Turners Automotive Group Limited (NZSE:TRA) will increase its dividend on the 28th of July to NZ$0.082. This will take the annual payment from 6.3% to 7.1% of the stock price, which is above what most companies in the industry pay.
Turners Automotive Group's Earnings Easily Cover the Distributions
A big dividend yield for a few years doesn't mean much if it can't be sustained. Prior to this announcement, Turners Automotive Group's earnings easily covered the dividend, but free cash flows were negative. In general, we consider cash flow to be more important than earnings, so we would be cautious about relying on the sustainability of this dividend.
Over the next year, EPS is forecast to expand by 0.3%. If recent patterns in the dividend continues, the payout ratio in 12 months could be 81% which is a bit high but can definitely be sustainable.
Turners Automotive Group's Dividend Has Lacked Consistency
Even in its relatively short history, the company has reduced the dividend at least once. This suggests that the dividend might not be the most reliable. Since 2014, the dividend has gone from NZ$0.05 to NZ$0.24. This means that it has been growing its distributions at 22% per annum over that time. Despite the rapid growth in the dividend over the past number of years, we have seen the payments go down the past as well, so that makes us cautious.

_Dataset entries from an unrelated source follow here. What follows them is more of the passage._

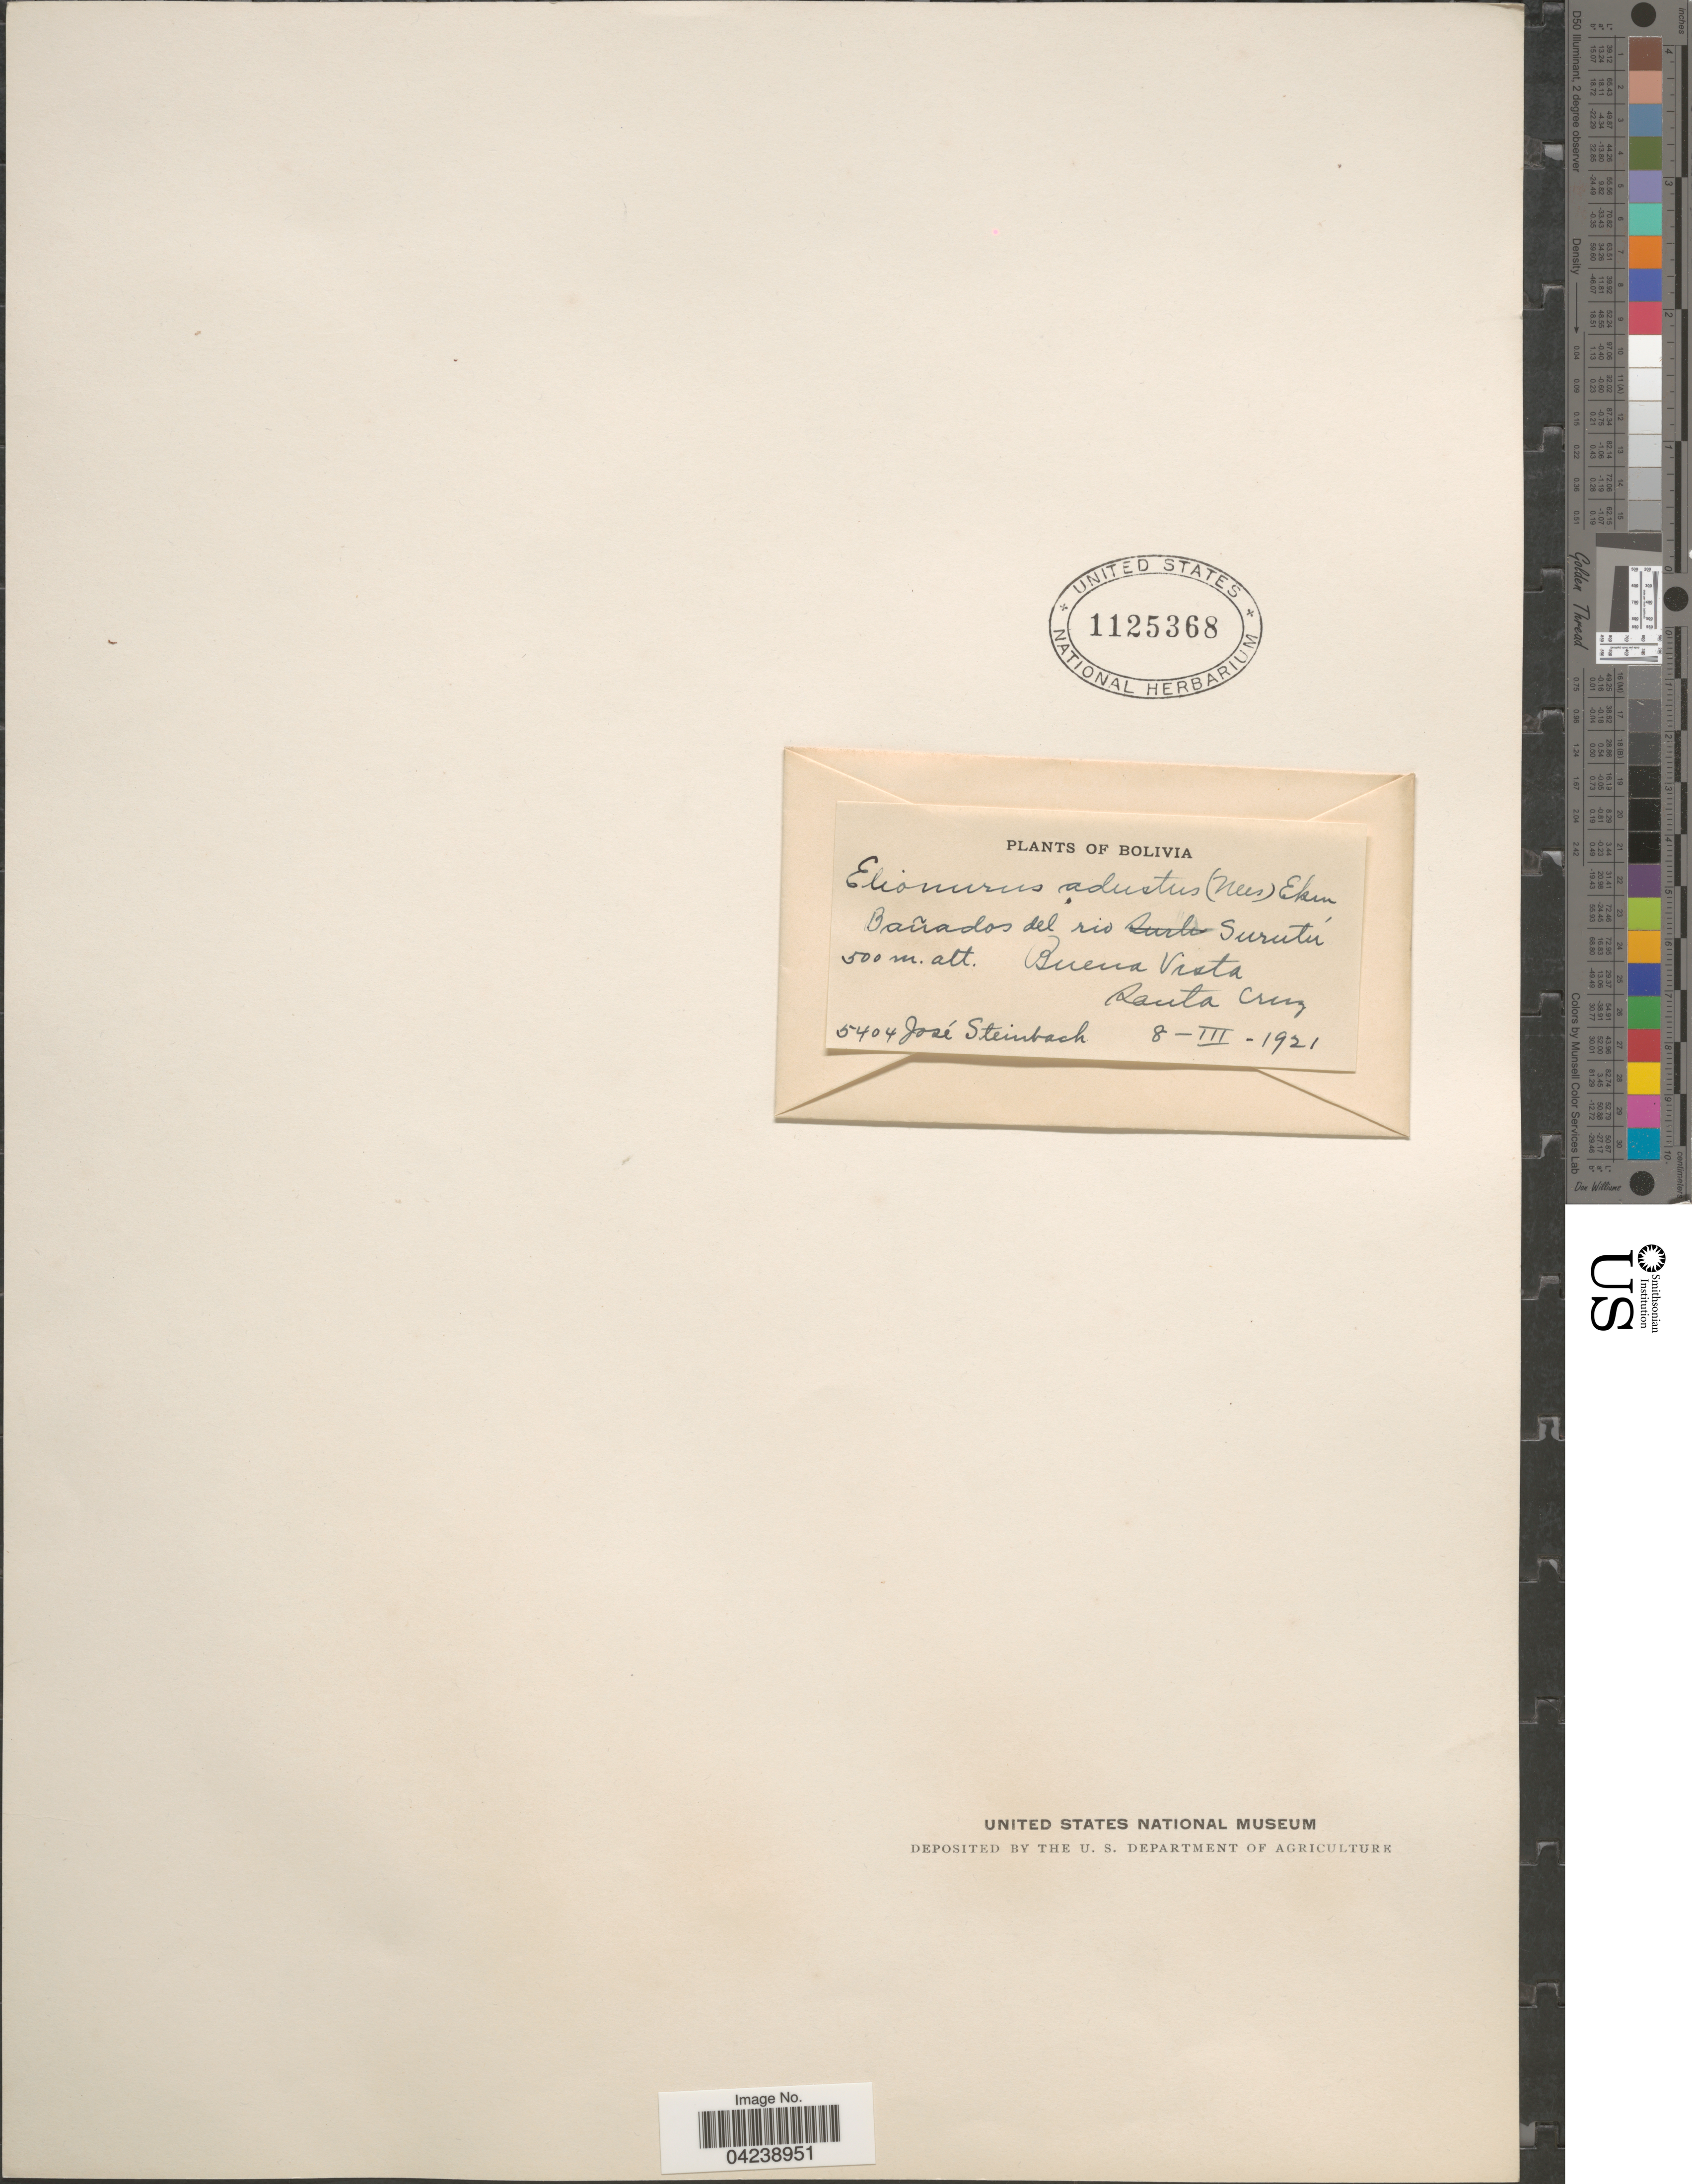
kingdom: Plantae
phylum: Tracheophyta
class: Liliopsida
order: Poales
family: Poaceae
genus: Elionurus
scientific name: Elionurus ciliaris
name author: Kunth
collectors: J. Steinbach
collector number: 5404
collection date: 1921-03-08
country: Bolivia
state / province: Santa Cruz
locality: Bañados del rio Surutú. Buena Vista.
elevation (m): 500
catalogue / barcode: US 1125368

We Could See Turners Automotive Group's Dividend Growing
With a relatively unstable dividend, it's even more important to see if earnings per share is growing. Turners Automotive Group has seen EPS rising for the last five years, at 7.3% per annum. The lack of cash flows does make us a bit cautious though, especially when it comes to the future of the dividend.
Overall, we always like to see the dividend being raised, but we don't think Turners Automotive Group will make a great income stock. While the low payout ratio is redeeming feature, this is offset by the minimal cash to cover the payments. We don't think Turners Automotive Group is a great stock to add to your portfolio if income is your focus.
It's important to note that companies having a consistent dividend policy will generate greater investor confidence than those having an erratic one. At the same time, there are other factors our readers should be conscious of before pouring capital into a stock. Just as an example, we've come across 2 warning signs for Turners Automotive Group you should be aware of, and 1 of them makes us a bit uncomfortable. Looking for more high-yielding dividend ideas? Try our collection of strong dividend payers.